#### [DATA SUPPLIED]
___
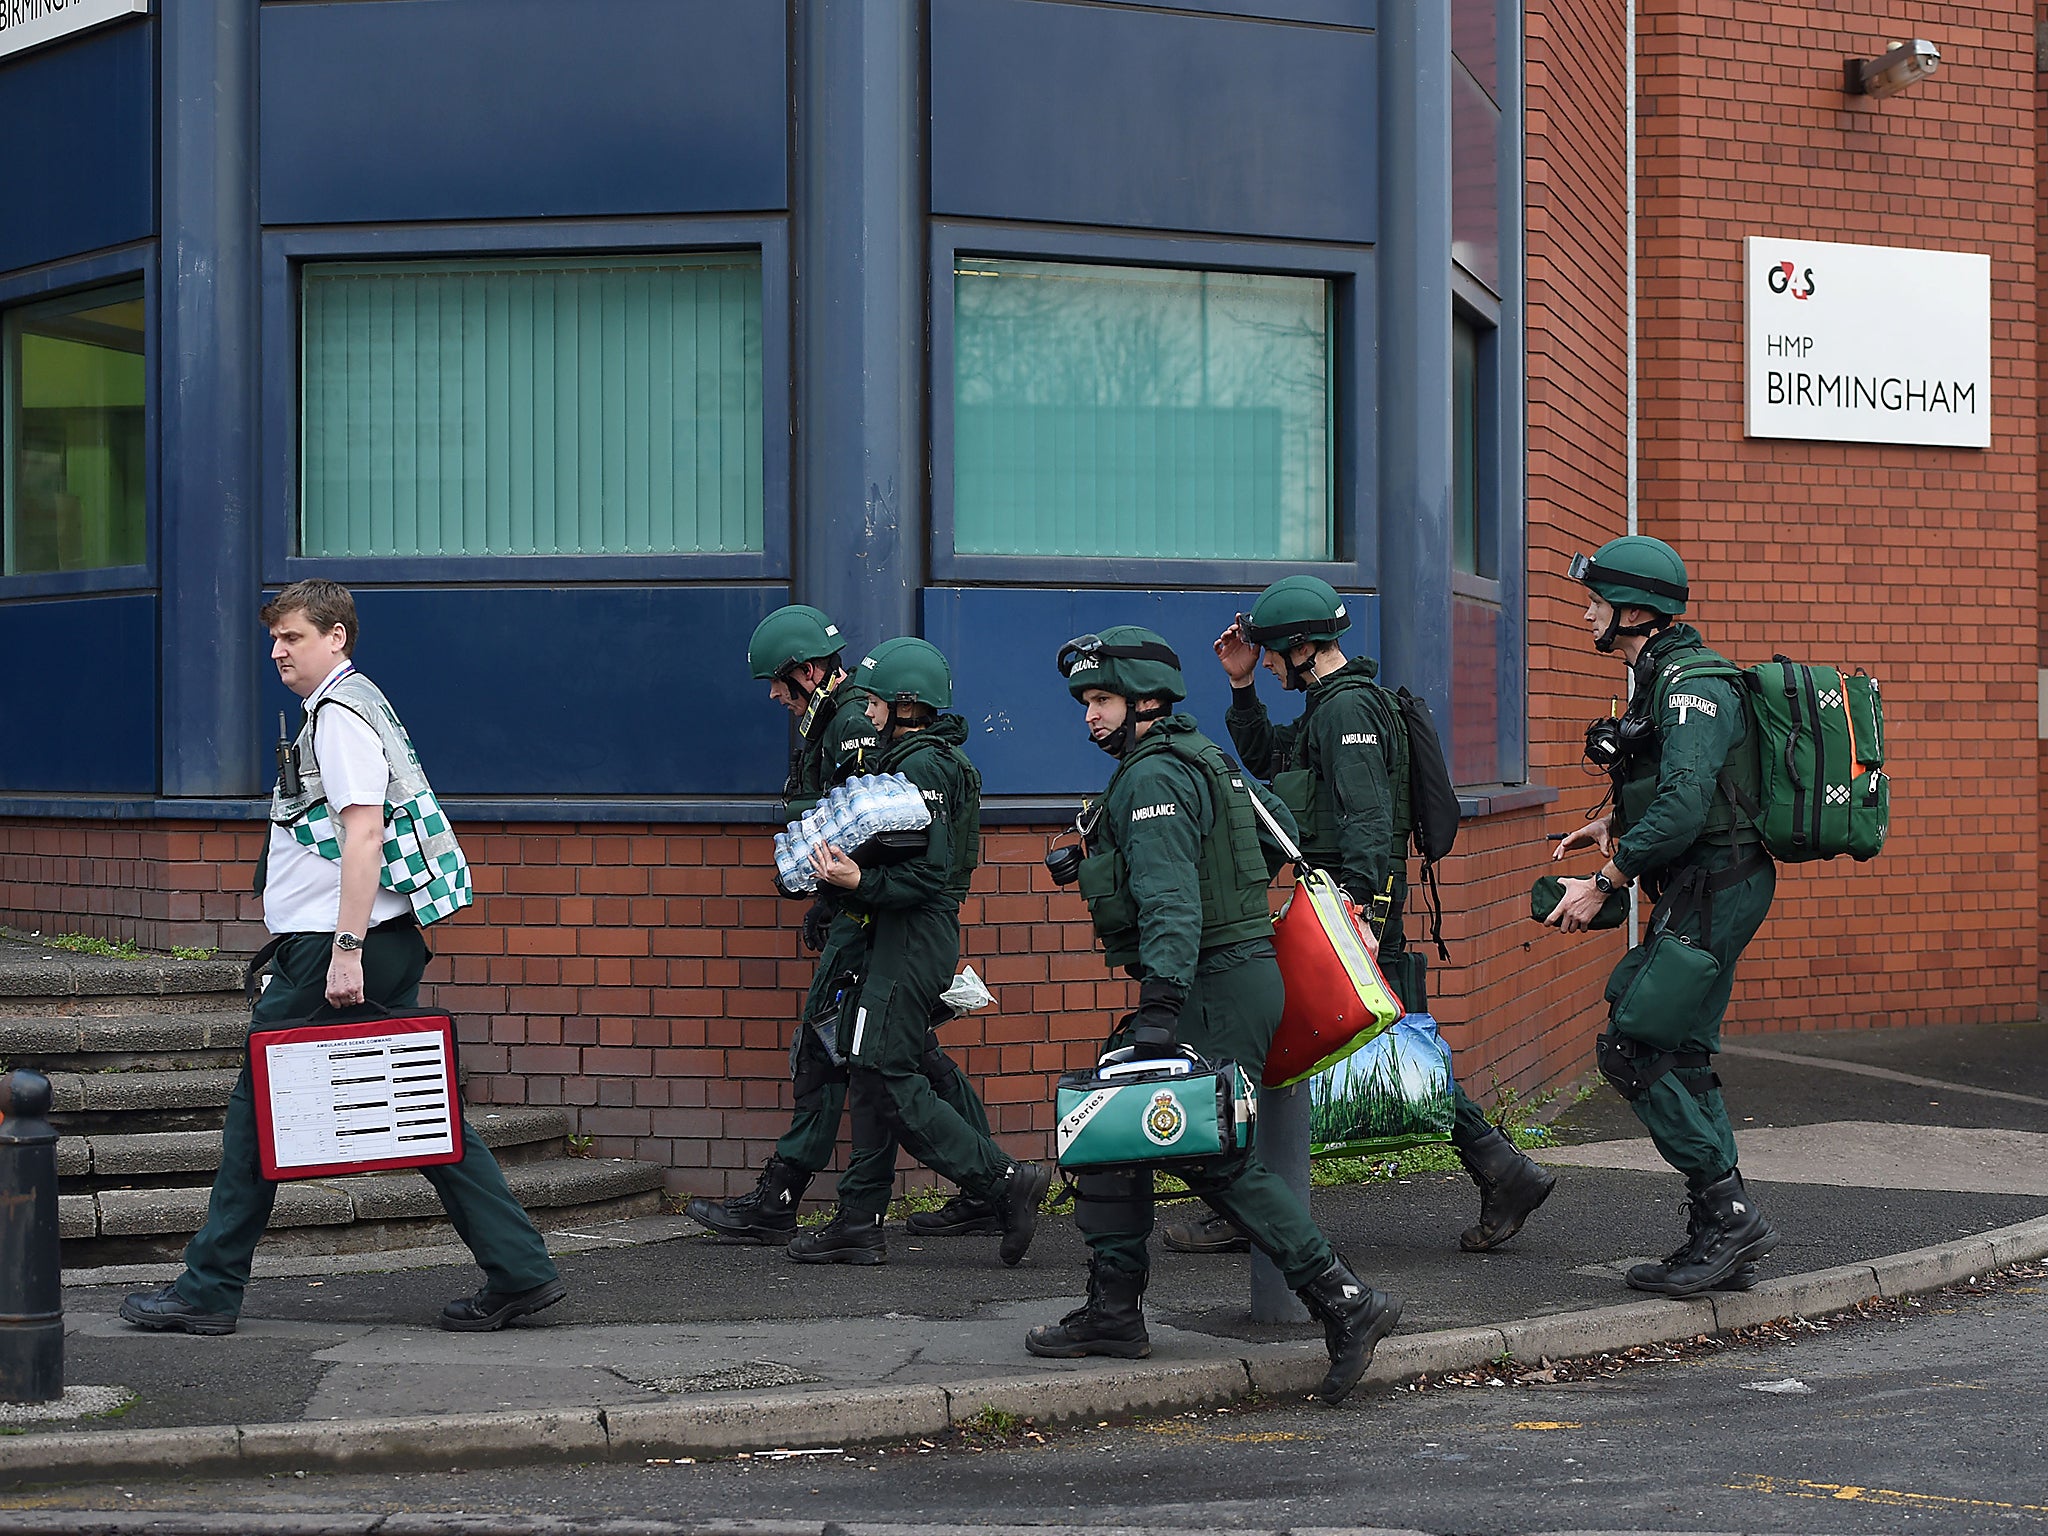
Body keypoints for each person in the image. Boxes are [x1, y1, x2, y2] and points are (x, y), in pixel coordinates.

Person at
___
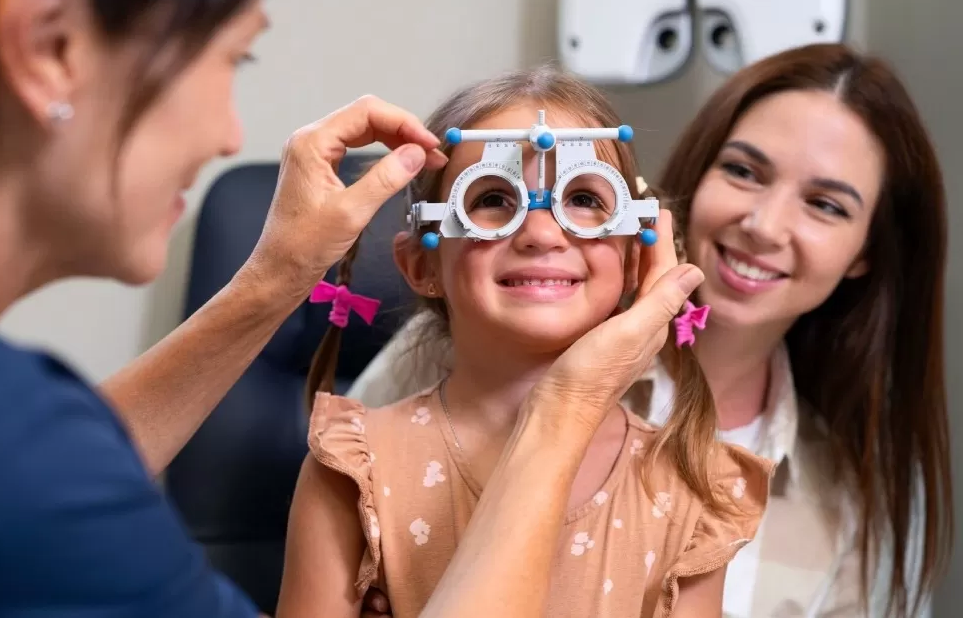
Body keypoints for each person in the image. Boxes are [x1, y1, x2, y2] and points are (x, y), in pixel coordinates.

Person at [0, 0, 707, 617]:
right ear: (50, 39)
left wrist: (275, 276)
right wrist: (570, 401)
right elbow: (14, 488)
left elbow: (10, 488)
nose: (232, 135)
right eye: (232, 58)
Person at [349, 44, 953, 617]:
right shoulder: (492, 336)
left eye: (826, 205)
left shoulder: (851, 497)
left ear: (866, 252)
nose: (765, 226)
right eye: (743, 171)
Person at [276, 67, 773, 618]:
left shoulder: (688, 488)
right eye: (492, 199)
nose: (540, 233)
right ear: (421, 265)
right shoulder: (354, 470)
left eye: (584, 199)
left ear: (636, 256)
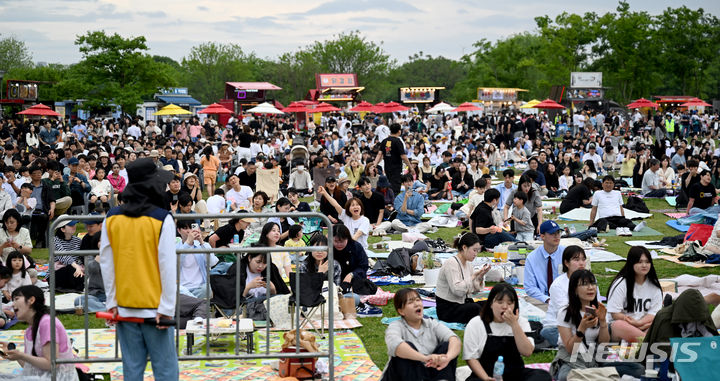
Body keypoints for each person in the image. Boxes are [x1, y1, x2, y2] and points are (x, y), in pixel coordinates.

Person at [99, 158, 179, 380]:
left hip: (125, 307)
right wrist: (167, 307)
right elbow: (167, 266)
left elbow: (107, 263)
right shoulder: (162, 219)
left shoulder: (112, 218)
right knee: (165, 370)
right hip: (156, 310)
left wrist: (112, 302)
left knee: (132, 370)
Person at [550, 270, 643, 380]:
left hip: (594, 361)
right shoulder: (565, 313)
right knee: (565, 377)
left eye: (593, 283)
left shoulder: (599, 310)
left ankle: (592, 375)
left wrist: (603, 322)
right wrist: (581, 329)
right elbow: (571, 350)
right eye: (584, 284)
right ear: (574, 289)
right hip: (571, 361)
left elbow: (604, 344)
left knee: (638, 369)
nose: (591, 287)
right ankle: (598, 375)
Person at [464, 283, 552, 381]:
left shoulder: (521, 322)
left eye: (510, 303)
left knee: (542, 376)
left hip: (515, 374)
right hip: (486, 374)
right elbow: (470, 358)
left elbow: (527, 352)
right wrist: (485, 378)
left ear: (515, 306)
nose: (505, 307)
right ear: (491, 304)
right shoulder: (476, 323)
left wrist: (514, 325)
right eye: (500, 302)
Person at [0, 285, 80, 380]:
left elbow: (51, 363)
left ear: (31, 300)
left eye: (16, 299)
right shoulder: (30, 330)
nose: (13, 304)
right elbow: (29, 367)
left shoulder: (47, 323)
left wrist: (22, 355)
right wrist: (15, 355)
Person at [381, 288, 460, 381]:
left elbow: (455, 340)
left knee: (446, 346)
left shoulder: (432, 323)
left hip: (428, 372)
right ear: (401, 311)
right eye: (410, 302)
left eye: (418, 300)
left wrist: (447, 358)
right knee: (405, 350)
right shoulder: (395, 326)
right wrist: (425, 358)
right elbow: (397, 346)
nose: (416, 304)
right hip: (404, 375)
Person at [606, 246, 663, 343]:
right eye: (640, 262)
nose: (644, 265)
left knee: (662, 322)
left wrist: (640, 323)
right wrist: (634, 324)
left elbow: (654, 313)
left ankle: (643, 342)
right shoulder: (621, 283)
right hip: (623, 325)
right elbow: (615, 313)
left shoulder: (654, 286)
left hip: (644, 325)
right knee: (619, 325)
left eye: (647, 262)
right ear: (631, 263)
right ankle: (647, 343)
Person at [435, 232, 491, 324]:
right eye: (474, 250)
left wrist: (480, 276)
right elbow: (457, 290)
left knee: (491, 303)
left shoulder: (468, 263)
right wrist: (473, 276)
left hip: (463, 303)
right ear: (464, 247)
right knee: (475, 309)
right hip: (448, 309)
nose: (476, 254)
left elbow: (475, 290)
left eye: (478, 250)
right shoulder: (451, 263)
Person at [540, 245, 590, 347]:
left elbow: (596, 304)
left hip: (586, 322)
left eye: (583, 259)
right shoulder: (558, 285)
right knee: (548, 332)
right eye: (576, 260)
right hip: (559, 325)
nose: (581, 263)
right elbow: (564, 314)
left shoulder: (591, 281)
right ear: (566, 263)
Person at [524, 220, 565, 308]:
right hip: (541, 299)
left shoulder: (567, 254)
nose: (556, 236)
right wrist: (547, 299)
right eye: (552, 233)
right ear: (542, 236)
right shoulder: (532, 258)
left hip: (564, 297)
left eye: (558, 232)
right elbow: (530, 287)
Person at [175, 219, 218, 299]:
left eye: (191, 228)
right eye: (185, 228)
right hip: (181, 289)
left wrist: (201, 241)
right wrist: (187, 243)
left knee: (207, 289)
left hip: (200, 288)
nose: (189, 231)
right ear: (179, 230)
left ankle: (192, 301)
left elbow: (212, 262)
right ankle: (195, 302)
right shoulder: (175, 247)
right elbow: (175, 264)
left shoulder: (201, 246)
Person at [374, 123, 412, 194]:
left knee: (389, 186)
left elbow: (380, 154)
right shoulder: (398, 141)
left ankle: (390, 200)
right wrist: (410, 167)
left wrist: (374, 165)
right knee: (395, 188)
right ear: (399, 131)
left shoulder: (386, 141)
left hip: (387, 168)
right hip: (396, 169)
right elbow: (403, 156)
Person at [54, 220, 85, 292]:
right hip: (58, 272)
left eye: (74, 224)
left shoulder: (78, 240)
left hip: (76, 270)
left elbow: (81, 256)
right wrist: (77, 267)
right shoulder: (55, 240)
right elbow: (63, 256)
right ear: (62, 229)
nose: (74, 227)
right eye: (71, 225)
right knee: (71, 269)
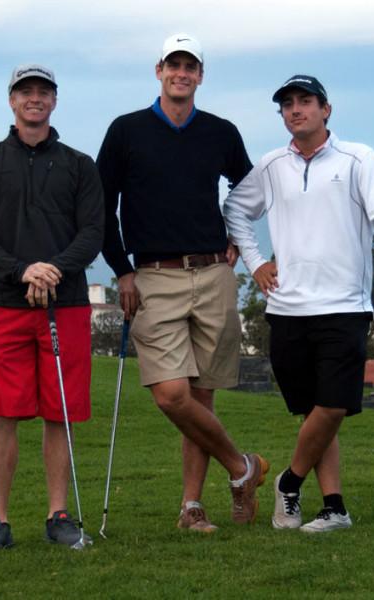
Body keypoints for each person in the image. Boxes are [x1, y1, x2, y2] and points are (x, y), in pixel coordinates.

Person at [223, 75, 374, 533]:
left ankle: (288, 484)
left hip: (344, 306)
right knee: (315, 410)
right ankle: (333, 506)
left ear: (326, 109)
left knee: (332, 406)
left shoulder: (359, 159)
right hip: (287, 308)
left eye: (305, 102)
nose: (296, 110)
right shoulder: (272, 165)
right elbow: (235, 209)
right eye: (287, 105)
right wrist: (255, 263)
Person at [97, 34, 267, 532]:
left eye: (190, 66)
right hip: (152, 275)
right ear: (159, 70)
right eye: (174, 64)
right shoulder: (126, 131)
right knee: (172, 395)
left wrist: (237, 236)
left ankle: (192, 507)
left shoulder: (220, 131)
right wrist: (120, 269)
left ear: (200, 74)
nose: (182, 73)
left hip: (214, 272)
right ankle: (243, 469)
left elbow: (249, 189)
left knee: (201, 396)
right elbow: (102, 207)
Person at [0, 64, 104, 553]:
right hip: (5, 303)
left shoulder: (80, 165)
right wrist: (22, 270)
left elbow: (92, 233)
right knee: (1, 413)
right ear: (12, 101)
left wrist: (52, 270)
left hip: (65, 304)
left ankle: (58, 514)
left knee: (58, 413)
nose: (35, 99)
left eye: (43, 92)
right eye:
___
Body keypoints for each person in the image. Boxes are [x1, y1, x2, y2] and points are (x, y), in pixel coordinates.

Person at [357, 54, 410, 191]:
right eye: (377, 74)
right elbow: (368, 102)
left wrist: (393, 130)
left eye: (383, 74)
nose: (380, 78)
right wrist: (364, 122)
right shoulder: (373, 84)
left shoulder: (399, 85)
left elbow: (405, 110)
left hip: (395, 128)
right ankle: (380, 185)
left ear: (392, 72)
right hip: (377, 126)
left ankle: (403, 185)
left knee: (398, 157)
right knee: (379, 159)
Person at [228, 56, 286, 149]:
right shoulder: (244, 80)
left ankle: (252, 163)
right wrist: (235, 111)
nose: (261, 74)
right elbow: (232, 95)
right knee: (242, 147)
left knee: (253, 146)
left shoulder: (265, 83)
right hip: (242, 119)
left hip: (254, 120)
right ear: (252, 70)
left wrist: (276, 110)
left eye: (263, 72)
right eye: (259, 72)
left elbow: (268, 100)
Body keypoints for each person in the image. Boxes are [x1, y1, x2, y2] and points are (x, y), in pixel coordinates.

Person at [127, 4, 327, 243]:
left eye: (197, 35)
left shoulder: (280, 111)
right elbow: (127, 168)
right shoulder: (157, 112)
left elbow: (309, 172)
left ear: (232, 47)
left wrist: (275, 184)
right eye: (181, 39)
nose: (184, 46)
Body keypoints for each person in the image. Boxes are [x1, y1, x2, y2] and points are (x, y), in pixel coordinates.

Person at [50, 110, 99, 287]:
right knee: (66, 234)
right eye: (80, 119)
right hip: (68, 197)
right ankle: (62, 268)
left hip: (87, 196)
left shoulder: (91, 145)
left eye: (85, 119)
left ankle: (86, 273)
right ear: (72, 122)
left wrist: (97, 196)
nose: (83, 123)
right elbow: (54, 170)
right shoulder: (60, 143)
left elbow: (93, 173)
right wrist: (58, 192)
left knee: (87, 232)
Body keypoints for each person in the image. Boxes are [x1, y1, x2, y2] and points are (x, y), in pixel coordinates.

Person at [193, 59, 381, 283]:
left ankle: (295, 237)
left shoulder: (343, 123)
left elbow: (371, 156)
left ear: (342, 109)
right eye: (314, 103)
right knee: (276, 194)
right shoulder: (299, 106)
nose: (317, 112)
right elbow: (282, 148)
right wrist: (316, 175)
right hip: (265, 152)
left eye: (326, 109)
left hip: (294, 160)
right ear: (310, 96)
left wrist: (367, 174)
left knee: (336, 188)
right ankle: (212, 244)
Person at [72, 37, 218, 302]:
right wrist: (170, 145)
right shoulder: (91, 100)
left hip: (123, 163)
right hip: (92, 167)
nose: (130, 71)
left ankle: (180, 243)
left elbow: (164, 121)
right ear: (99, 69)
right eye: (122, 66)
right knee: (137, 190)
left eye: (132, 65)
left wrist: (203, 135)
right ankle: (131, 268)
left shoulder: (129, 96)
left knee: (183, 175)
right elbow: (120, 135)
___
#### [ASSIGNED TASK]
Could you set down, exactly as written, the lines above between the one holding "right knee: (565, 377)" and the one holding "left knee: (542, 376)", inclusive, and nothing more?

#### [WRITTEN RESPONSE]
right knee: (565, 377)
left eye: (593, 283)
left shoulder: (599, 310)
left ankle: (592, 375)
left wrist: (603, 322)
right wrist: (581, 329)
right elbow: (571, 350)
right eye: (584, 284)
right ear: (574, 289)
right hip: (571, 361)
left elbow: (604, 344)
left knee: (638, 369)
nose: (591, 287)
right ankle: (598, 375)
Person at [464, 283, 552, 381]:
left shoulder: (521, 322)
left eye: (510, 303)
left knee: (542, 376)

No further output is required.